___ Exercise data

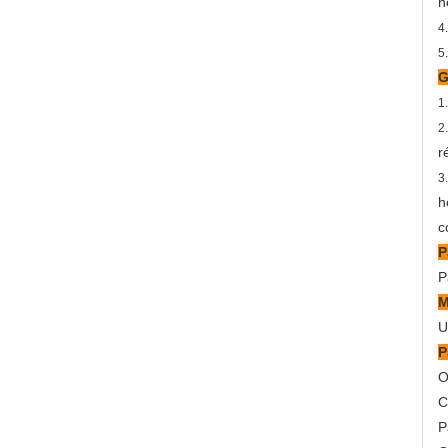
n
4
5
G
1
2
r
3
h
c
P
P
M
U
P
O
C
P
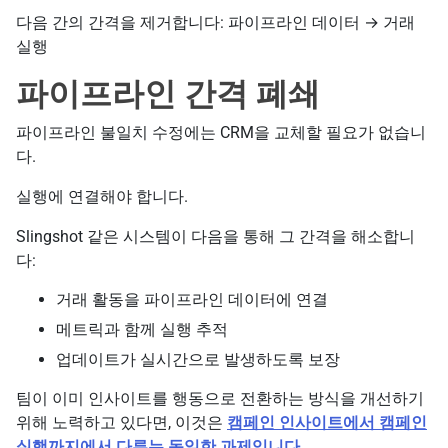
다음 간의 간격을 제거합니다: 파이프라인 데이터 → 거래
실행
파이프라인 간격 폐쇄
파이프라인 불일치 수정에는 CRM을 교체할 필요가 없습니
다.
실행에 연결해야 합니다.
Slingshot 같은 시스템이 다음을 통해 그 간격을 해소합니
다:
거래 활동을 파이프라인 데이터에 연결
메트릭과 함께 실행 추적
업데이트가 실시간으로 발생하도록 보장
팀이 이미 인사이트를 행동으로 전환하는 방식을 개선하기
위해 노력하고 있다면, 이것은
캠페인 인사이트에서 캠페인
실행까지
에서 다루는 동일한 과제입니다.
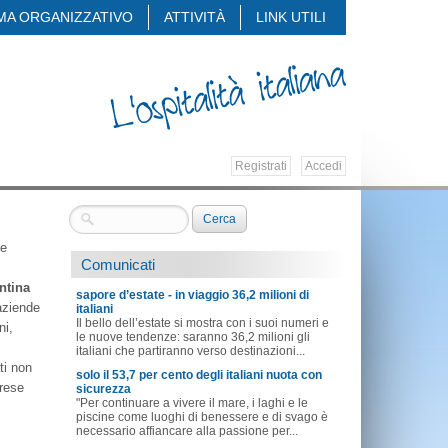
MA ORGANIZZATIVO
ATTIVITÀ
LINK UTILI
Registrati
Accedi
le
Comunicati
ntina
sapore d’estate - in viaggio 36,2 milioni di
 aziende
italiani
Il bello dell’estate si mostra con i suoi numeri e
ni,
le nuove tendenze: saranno 36,2 milioni gli
italiani che partiranno verso destinazioni...
ti non
solo il 53,7 per cento degli italiani nuota con
prese
sicurezza
"Per continuare a vivere il mare, i laghi e le
piscine come luoghi di benessere e di svago è
necessario affiancare alla passione per...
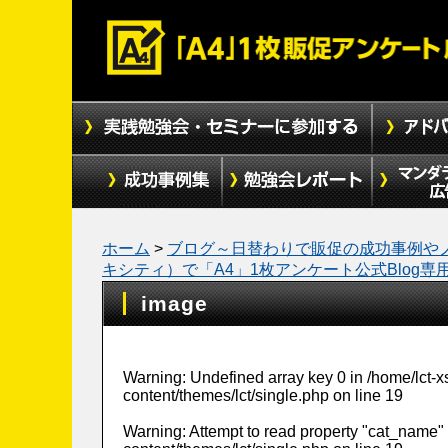
ホーム
>
ブログ～日替わりで販促の成功事例や
キシティ）で「A4」1枚アンケート公式Blog
image
Warning
: Undefined array key 0 in
/home/lct-
content/themes/lct/single.php
on line
19
Warning
: Attempt to read property "cat_name" 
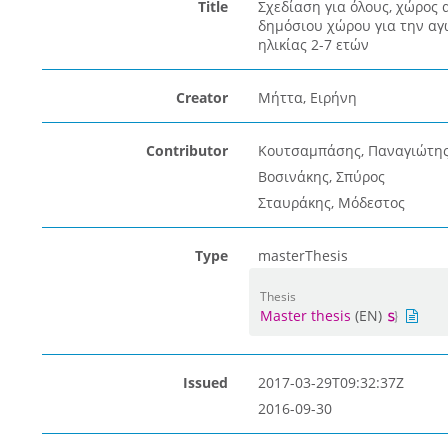
Title
Σχεδίαση για όλους, χώρος 
δημόσιου χώρου για την αγ
ηλικίας 2-7 ετών
Creator
Μήττα, Ειρήνη
Contributor
Κουτσαμπάσης, Παναγιώτη
Βοσινάκης, Σπύρος
Σταυράκης, Μόδεστος
Type
masterThesis
Thesis
Master thesis
(EN)
Issued
2017-03-29T09:32:37Z
2016-09-30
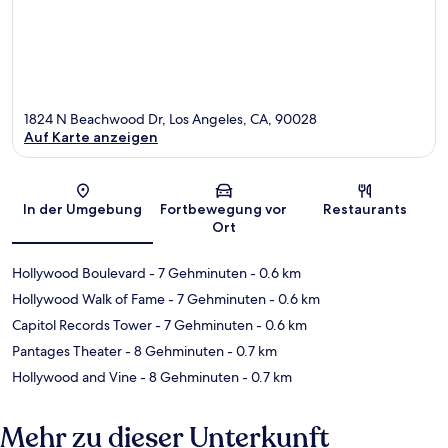
1824 N Beachwood Dr, Los Angeles, CA, 90028
Auf Karte anzeigen
Karte
In der Umgebung
Fortbewegung vor
Restaurants
Ort
Hollywood Boulevard
- 7 Gehminuten
- 0.6 km
Hollywood Walk of Fame
- 7 Gehminuten
- 0.6 km
Capitol Records Tower
- 7 Gehminuten
- 0.6 km
Pantages Theater
- 8 Gehminuten
- 0.7 km
Hollywood and Vine
- 8 Gehminuten
- 0.7 km
Mehr zu dieser Unterkunft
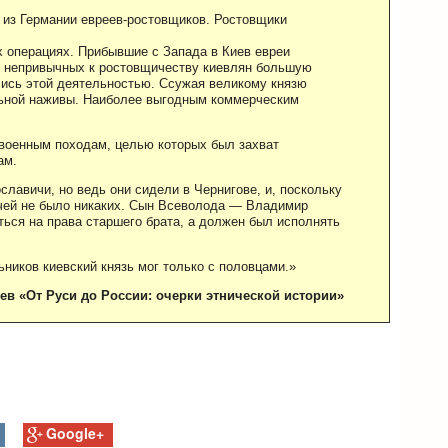
 из Германии евреев-ростовщиков. Ростовщики
х операциях. Прибывшие с Запада в Киев евреи
у непривычных к ростовщичеству киевлян большую
лись этой деятельностью. Ссужая великому князю
льной наживы. Наиболее выгодным коммерческим
 военным походам, целью которых был захват
ам.
славичи, но ведь они сидели в Чернигове, и, поскольку
ичей не было никаких. Сын Всеволода — Владимир
ться на права старшего брата, а должен был исполнять
ьников киевский князь мог только с половцами.»
ев «От Руси до России: очерки этнической истории»
Google+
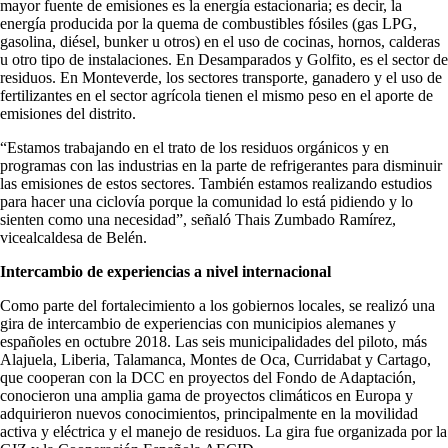
mayor fuente de emisiones es la energía estacionaria; es decir, la
energía producida por la quema de combustibles fósiles (gas LPG,
gasolina, diésel, bunker u otros) en el uso de cocinas, hornos, calderas
u otro tipo de instalaciones. En Desamparados y Golfito, es el sector de
residuos. En Monteverde, los sectores transporte, ganadero y el uso de
fertilizantes en el sector agrícola tienen el mismo peso en el aporte de
emisiones del distrito.
“Estamos trabajando en el trato de los residuos orgánicos y en
programas con las industrias en la parte de refrigerantes para disminuir
las emisiones de estos sectores. También estamos realizando estudios
para hacer una ciclovía porque la comunidad lo está pidiendo y lo
sienten como una necesidad”, señaló Thais Zumbado Ramírez,
vicealcaldesa de Belén.
Intercambio de experiencias a nivel internacional
Como parte del fortalecimiento a los gobiernos locales, se realizó una
gira de intercambio de experiencias con municipios alemanes y
españoles en octubre 2018. Las seis municipalidades del piloto, más
Alajuela, Liberia, Talamanca, Montes de Oca, Curridabat y Cartago,
que cooperan con la DCC en proyectos del Fondo de Adaptación,
conocieron una amplia gama de proyectos climáticos en Europa y
adquirieron nuevos conocimientos, principalmente en la movilidad
activa y eléctrica y el manejo de residuos. La gira fue organizada por la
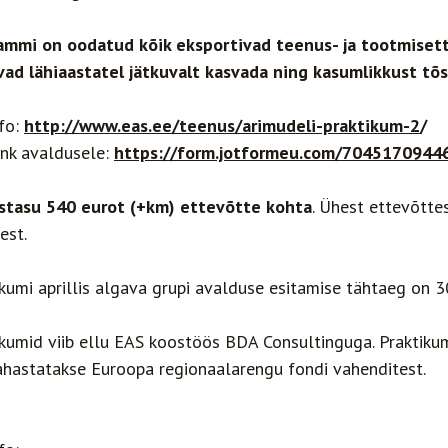
ammi on oodatud kõik eksportivad teenus- ja tootmiset
vad lähiaastatel jätkuvalt kasvada ning kasumlikkust tõs
nfo:
http://www.eas.ee/teenus/arimudeli-praktikum-2
/
ink avaldusele:
https://form.jotformeu.com/7045170944
stasu 540 eurot (+km) ettevõtte kohta
. Ühest ettevõtte
est.
ikumi aprillis algava grupi avalduse esitamise tähtaeg on 
ikumid viib ellu EAS koostöös BDA Consultinguga. Praktiku
ahastatakse Euroopa regionaalarengu fondi vahenditest.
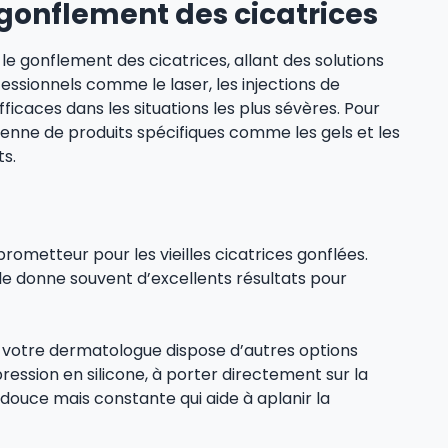
 gonflement des cicatrices
le gonflement des cicatrices, allant des solutions
ssionnels comme le laser, les injections de
ficaces dans les situations les plus sévères. Pour
dienne de produits spécifiques comme les gels et les
s.
prometteur pour les vieilles cicatrices gonflées.
le donne souvent d’excellents résultats pour
, votre dermatologue dispose d’autres options
ression en silicone, à porter directement sur la
ouce mais constante qui aide à aplanir la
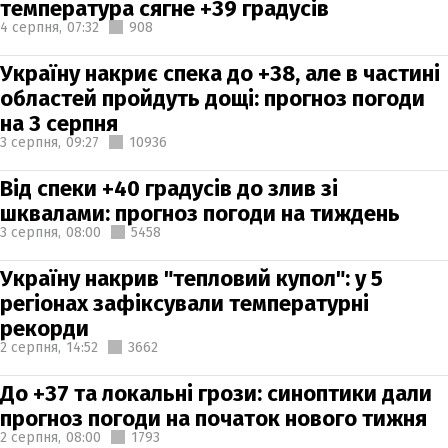
температура сягне +39 градусів
4 серпня,
07:32
908
Україну накриє спека до +38, але в частині
областей пройдуть дощі: прогноз погоди
на 3 серпня
3 серпня,
09:27
10936
Від спеки +40 градусів до злив зі
шквалами: прогноз погоди на тиждень
3 серпня,
08:00
5458
Україну накрив "тепловий купол": у 5
регіонах зафіксували температурні
рекорди
2 серпня,
14:52
3662
До +37 та локальні грози: синоптики дали
прогноз погоди на початок нового тижня
2 серпня,
08:00
1793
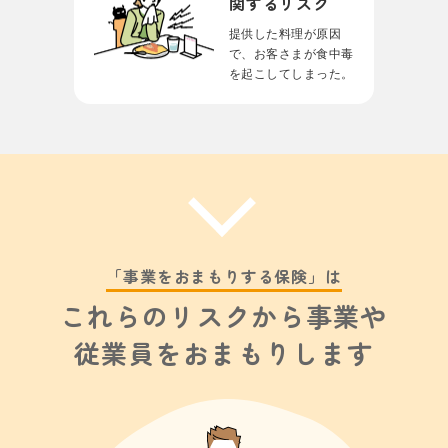
関するリスク
提供した料理が原因
で、
お客さまが⾷中毒
を
起こしてしまった。
「事業をおまもりする保険」は
これらのリスクから事業や
従業員をおまもりします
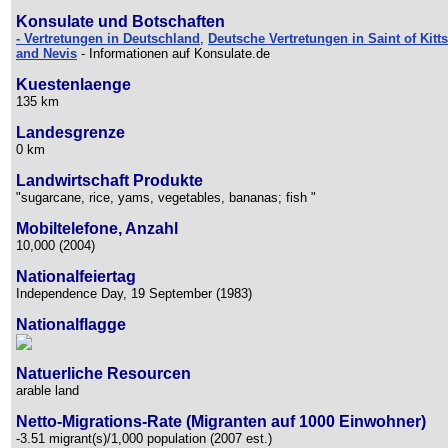
Konsulate und Botschaften
- Vertretungen in Deutschland
,
Deutsche Vertretungen in Saint of Kitts
and Nevis
- Informationen auf Konsulate.de
Kuestenlaenge
135 km
Landesgrenze
0 km
Landwirtschaft Produkte
"sugarcane, rice, yams, vegetables, bananas; fish "
Mobiltelefone, Anzahl
10,000 (2004)
Nationalfeiertag
Independence Day, 19 September (1983)
Nationalflagge
Natuerliche Resourcen
arable land
Netto-Migrations-Rate (Migranten auf 1000 Einwohner)
-3.51 migrant(s)/1,000 population (2007 est.)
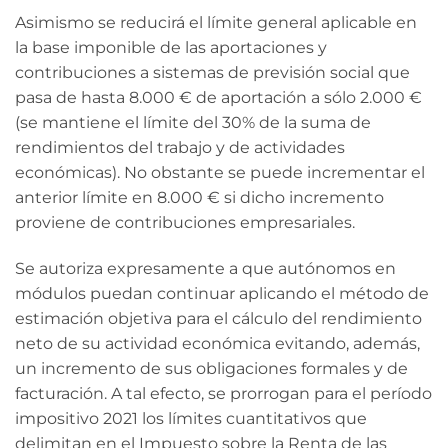
Asimismo se reducirá el límite general aplicable en
la base imponible de las aportaciones y
contribuciones a sistemas de previsión social que
pasa de hasta 8.000 € de aportación a sólo 2.000 €
(se mantiene el límite del 30% de la suma de
rendimientos del trabajo y de actividades
económicas). No obstante se puede incrementar el
anterior límite en 8.000 € si dicho incremento
proviene de contribuciones empresariales.
Se autoriza expresamente a que autónomos en
módulos puedan continuar aplicando el método de
estimación objetiva para el cálculo del rendimiento
neto de su actividad económica evitando, además,
un incremento de sus obligaciones formales y de
facturación. A tal efecto, se prorrogan para el período
impositivo 2021 los límites cuantitativos que
delimitan en el Impuesto sobre la Renta de las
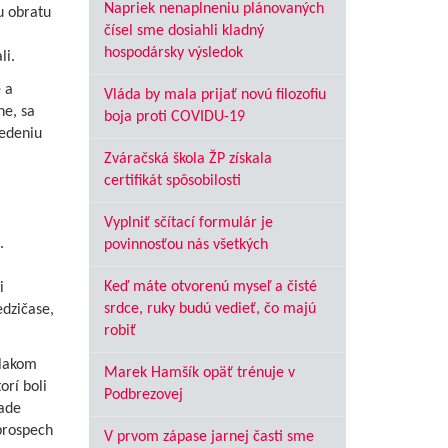
Napriek nenaplneniu plánovaných
u obratu
čísel sme dosiahli kladný
hospodársky výsledok
li.
 a
Vláda by mala prijať novú filozofiu
ne, sa
boja proti COVIDU-19
vedeniu
Zváračská škola ŽP získala
certifikát spôsobilosti
Vyplniť sčítací formulár je
.
povinnosťou nás všetkých
Keď máte otvorenú myseľ a čisté
i
srdce, ruky budú vedieť, čo majú
edzičase,
robiť
tlakom
Marek Hamšík opäť trénuje v
rí boli
Podbrezovej
ade
prospech
V prvom zápase jarnej časti sme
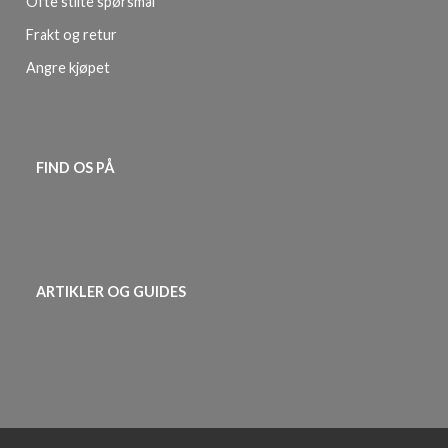
Ofte stilte spørsmål
Frakt og retur
Angre kjøpet
FIND OS PÅ
ARTIKLER OG GUIDES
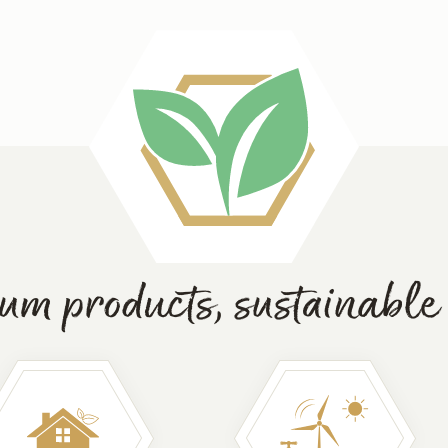
m products, sustainable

______

→ Assigned task:
Reproduce the material without any changes, from the line containing "MA ORGANIZZATIVO" up to and including the line containing "italiani che partiranno verso destinazioni...".

→ Finished task:
MA ORGANIZZATIVO
ATTIVITÀ
LINK UTILI
Registrati
Accedi
le
Comunicati
ntina
sapore d’estate - in viaggio 36,2 milioni di
 aziende
italiani
Il bello dell’estate si mostra con i suoi numeri e
ni,
le nuove tendenze: saranno 36,2 milioni gli
italiani che partiranno verso destinazioni...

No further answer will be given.